- Instruction -
Copy the entries word for word, from the very first line through the line that contains "bergwandelaar wenst – tijdens mijn", and include both of those lines.

- Study material -
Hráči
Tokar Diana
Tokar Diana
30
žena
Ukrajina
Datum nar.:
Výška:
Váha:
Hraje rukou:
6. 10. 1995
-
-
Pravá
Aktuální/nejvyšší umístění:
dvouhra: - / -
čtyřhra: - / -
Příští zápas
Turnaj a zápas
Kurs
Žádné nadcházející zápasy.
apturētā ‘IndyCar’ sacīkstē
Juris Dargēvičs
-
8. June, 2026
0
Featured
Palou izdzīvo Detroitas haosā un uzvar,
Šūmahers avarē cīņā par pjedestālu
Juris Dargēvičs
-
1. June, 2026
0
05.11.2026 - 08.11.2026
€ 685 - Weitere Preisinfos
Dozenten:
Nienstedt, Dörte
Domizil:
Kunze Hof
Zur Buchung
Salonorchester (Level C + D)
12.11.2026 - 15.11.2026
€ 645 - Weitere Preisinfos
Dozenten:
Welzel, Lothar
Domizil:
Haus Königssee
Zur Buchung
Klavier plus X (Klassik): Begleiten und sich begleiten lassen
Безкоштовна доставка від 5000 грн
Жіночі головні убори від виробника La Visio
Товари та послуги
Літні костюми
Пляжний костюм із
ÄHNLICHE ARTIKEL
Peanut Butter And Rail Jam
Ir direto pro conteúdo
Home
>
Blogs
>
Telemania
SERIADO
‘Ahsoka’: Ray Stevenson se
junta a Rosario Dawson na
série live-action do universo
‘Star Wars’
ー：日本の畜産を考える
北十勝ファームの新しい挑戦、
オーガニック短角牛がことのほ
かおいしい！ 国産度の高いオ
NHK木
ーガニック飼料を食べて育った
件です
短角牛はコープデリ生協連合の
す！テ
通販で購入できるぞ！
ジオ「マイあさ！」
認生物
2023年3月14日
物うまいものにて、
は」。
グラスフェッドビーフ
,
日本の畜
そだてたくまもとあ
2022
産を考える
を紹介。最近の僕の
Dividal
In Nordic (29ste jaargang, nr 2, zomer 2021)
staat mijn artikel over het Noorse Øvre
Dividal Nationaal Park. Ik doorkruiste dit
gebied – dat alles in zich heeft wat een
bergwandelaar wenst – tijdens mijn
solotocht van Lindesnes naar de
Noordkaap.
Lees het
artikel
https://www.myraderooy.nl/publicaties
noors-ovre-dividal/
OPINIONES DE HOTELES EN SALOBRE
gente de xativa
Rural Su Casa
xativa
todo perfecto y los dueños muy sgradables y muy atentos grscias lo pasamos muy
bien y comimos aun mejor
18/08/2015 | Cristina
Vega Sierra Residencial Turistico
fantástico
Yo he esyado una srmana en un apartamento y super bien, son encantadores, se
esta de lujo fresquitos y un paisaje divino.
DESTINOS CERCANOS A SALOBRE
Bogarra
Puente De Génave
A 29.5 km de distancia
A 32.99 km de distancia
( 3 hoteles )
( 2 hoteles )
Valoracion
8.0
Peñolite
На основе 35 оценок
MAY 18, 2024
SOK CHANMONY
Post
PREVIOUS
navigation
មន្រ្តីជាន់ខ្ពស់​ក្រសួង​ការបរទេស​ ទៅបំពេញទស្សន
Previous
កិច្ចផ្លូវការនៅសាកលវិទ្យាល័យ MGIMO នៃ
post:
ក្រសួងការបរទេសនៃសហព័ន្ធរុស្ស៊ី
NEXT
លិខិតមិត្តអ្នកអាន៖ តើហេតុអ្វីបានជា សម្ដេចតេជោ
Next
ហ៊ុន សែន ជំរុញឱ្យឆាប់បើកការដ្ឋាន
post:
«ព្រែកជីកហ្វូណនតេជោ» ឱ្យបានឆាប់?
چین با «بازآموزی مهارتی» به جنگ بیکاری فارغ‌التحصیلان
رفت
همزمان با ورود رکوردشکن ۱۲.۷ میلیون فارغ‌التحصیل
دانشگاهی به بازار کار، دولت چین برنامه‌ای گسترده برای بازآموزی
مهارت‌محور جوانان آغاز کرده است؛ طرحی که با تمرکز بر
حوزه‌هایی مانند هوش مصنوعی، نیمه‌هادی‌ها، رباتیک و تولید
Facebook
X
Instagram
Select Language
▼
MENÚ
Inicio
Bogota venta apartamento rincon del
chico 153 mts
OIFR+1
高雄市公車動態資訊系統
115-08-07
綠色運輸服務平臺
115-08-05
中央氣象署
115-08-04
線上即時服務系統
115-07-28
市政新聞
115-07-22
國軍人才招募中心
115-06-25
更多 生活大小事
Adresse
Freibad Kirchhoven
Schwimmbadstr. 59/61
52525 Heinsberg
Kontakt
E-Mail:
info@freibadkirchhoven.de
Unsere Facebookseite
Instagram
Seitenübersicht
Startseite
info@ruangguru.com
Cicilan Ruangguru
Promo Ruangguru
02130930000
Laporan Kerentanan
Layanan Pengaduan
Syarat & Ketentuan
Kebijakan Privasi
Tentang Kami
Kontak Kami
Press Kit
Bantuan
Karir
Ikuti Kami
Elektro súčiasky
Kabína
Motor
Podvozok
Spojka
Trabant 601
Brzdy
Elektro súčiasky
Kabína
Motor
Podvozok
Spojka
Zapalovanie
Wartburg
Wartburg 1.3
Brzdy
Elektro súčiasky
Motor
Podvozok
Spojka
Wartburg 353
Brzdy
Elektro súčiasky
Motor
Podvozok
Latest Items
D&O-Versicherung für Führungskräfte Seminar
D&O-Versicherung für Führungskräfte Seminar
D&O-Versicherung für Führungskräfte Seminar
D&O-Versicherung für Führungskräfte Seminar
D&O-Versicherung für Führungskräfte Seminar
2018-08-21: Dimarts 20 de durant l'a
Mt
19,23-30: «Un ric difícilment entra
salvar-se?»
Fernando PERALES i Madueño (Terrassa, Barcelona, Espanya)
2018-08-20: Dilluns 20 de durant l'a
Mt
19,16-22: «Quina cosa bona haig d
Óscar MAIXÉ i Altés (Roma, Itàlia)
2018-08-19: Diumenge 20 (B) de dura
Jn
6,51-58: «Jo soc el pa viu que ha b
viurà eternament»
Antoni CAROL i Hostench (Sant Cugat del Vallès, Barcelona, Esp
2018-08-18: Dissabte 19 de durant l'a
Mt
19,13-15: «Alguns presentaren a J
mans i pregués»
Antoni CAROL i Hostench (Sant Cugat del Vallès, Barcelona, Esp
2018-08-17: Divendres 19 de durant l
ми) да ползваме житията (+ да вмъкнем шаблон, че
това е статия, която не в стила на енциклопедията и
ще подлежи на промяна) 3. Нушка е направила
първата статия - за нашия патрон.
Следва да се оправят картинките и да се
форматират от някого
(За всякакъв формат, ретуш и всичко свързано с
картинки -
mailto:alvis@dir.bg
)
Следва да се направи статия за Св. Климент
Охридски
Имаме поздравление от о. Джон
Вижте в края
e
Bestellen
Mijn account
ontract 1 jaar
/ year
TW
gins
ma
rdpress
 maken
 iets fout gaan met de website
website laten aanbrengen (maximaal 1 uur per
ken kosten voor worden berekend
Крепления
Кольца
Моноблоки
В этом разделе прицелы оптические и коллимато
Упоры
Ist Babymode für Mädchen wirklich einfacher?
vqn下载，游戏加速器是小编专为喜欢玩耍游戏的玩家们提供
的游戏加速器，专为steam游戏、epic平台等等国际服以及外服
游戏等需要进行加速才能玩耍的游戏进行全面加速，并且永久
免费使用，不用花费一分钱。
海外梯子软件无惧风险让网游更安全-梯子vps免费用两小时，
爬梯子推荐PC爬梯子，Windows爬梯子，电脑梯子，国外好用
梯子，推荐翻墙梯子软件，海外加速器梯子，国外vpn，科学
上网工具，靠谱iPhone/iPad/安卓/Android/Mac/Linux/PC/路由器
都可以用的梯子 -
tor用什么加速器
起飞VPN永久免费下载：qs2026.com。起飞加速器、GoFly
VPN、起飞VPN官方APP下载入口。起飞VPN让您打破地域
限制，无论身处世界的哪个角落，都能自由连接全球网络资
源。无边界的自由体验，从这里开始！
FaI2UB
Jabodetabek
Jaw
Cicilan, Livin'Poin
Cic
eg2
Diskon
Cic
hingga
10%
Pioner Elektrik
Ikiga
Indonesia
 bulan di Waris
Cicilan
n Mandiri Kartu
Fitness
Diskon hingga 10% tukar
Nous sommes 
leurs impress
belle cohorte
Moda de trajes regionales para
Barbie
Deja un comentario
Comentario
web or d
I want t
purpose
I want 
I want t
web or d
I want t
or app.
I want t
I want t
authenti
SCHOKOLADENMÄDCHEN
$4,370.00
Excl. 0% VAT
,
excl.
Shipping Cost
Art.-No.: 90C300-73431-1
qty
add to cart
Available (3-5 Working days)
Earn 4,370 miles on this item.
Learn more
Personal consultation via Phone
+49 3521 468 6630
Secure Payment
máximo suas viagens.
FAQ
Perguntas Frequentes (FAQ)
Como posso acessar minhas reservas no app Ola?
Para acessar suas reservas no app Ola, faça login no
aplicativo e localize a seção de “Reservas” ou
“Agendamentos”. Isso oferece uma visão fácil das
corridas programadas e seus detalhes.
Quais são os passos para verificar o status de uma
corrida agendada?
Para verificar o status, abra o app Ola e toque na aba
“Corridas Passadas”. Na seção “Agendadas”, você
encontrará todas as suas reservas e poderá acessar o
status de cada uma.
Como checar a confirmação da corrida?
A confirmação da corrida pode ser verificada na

- Output of the task -
Hráči
Tokar Diana
Tokar Diana
30
žena
Ukrajina
Datum nar.:
Výška:
Váha:
Hraje rukou:
6. 10. 1995
-
-
Pravá
Aktuální/nejvyšší umístění:
dvouhra: - / -
čtyřhra: - / -
Příští zápas
Turnaj a zápas
Kurs
Žádné nadcházející zápasy.
apturētā ‘IndyCar’ sacīkstē
Juris Dargēvičs
-
8. June, 2026
0
Featured
Palou izdzīvo Detroitas haosā un uzvar,
Šūmahers avarē cīņā par pjedestālu
Juris Dargēvičs
-
1. June, 2026
0
05.11.2026 - 08.11.2026
€ 685 - Weitere Preisinfos
Dozenten:
Nienstedt, Dörte
Domizil:
Kunze Hof
Zur Buchung
Salonorchester (Level C + D)
12.11.2026 - 15.11.2026
€ 645 - Weitere Preisinfos
Dozenten:
Welzel, Lothar
Domizil:
Haus Königssee
Zur Buchung
Klavier plus X (Klassik): Begleiten und sich begleiten lassen
Безкоштовна доставка від 5000 грн
Жіночі головні убори від виробника La Visio
Товари та послуги
Літні костюми
Пляжний костюм із
ÄHNLICHE ARTIKEL
Peanut Butter And Rail Jam
Ir direto pro conteúdo
Home
>
Blogs
>
Telemania
SERIADO
‘Ahsoka’: Ray Stevenson se
junta a Rosario Dawson na
série live-action do universo
‘Star Wars’
ー：日本の畜産を考える
北十勝ファームの新しい挑戦、
オーガニック短角牛がことのほ
かおいしい！ 国産度の高いオ
NHK木
ーガニック飼料を食べて育った
件です
短角牛はコープデリ生協連合の
す！テ
通販で購入できるぞ！
ジオ「マイあさ！」
認生物
2023年3月14日
物うまいものにて、
は」。
グラスフェッドビーフ
,
日本の畜
そだてたくまもとあ
2022
産を考える
を紹介。最近の僕の
Dividal
In Nordic (29ste jaargang, nr 2, zomer 2021)
staat mijn artikel over het Noorse Øvre
Dividal Nationaal Park. Ik doorkruiste dit
gebied – dat alles in zich heeft wat een
bergwandelaar wenst – tijdens mijn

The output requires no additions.